If you use the robots.txt to block access to a directory or specific page for search engine crawlers, this page/directory will not be crawled or indexed. In certain cases, Google will show a page that is blocked through the robots.txt in the SERPs.
- Why do I find my page in the search results even though it is blocked through the robots.txt?
- When does a blocked page appear in the SERPs?
- Google is increasingly paying attention to user signals – an example
- How to definitively keep content from showing up on the search result pages
- Uncrawled URLs in search results
You can block the directory “a-directory” and the page “a-page.html” for webcrawlers with the following addition to the sites robots.txt:
User-agent: *
Disallow: /a-directory/
Disallow: /a-page.html
Why do I find my page in the search results even though it is blocked through the robots.txt?
In certain cases, Google will show a page that is blocked through the robots.txt in the SERPs (Search Engine Results Pages).
For these instances it is important to know that the crawler does respect the robots.txt and has not added the content of such blocked pages to their index.

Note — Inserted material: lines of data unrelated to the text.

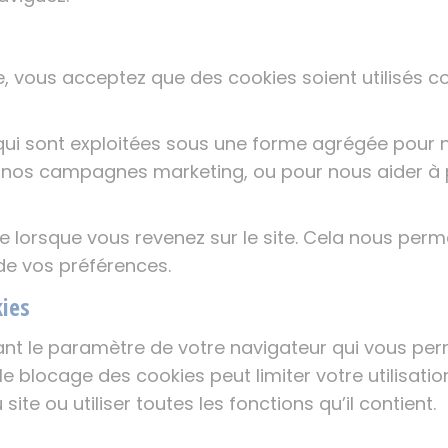
te, vous acceptez que des cookies soient utilisés 
s qui sont exploitées sous une forme agrégée pou
 de nos campagnes marketing, ou pour nous aider à 
re lorsque vous revenez sur le site. Cela nous per
 de vos préférences.
ies
nt le paramètre de votre navigateur qui vous perm
e blocage des cookies peut limiter votre utilisation
ite ou utiliser toutes les fonctions qu’il contient.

Google therefore has no information available when it comes to this page.
When does a blocked page appear in the SERPs?
If the blocked page has a lot of incoming links with a definitive link text, then Google may view the content of the page as relevant enough to show the URL that appears in these linktexts in the search results. The content of that URL, however, is still unknown to Google as they are unable to crawl or index the page.

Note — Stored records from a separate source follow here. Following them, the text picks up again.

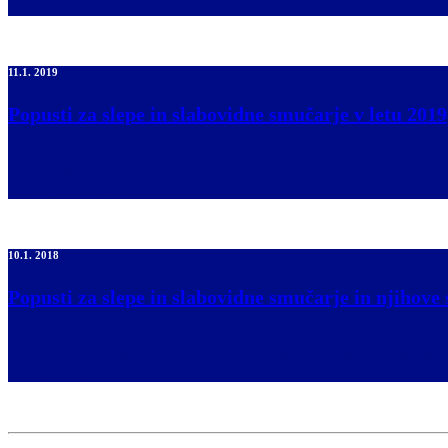
popust. V letu 2023 so popuste odobrila naslednja smučišča: POM
11.1. 2019
Popusti za slepe in slabovidne smučarje v letu 2019
V letu 2019 so popuste slepim in slabovidnim smučarjem ter njih
slabovidni smučar vedno izkazati s člansko izkaznico ZDSSS; njegov
zahvaljujemo vsem […]
10.1. 2018
Popusti za slepe in slabovidne smučarje in njihove 
Slepi in slabovidni smučarji ter spremljevalci lahko tudi v letu
se mora slepi ali slabovidni smučar vedno izkazati s člansko izkazn
obenem […]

You can usually recognise pages within the SERPs that were blocked through the robots.txt from being crawled and indexed by a missing snippet (for example the description).
Google is increasingly paying attention to user signals – an example
We use the robots.txt to block access to our page http://www.domain.com/grandmas-cakerecipe.html. Google’s crawlers honour our request to not crawl and index the contents of the page. Google therefore has no idea what content is in the file grandmas-cakerecipe.html.
Let us say that this page contains a world class recipe and we get a lot of incoming links from other pages, many of with use the linktext “Grandma’s World Class Pie Recipe”. In such cases, our blocked page http://www.domain.com/grandmas-cakerecipe.html could appear in the search engine result pages (SERPs) for the query “Grandma’s World Class Pie Recipe” – despite us blocking crawlers through the robots.txt.
How to definitively keep content from showing up on the search result pages
The robots.txt is not guaranteed to keep your page out of the search results.
To make sure that a page will definitely be kept out of the search results, you should use the Meta-Element Robots with the value NOINDEX.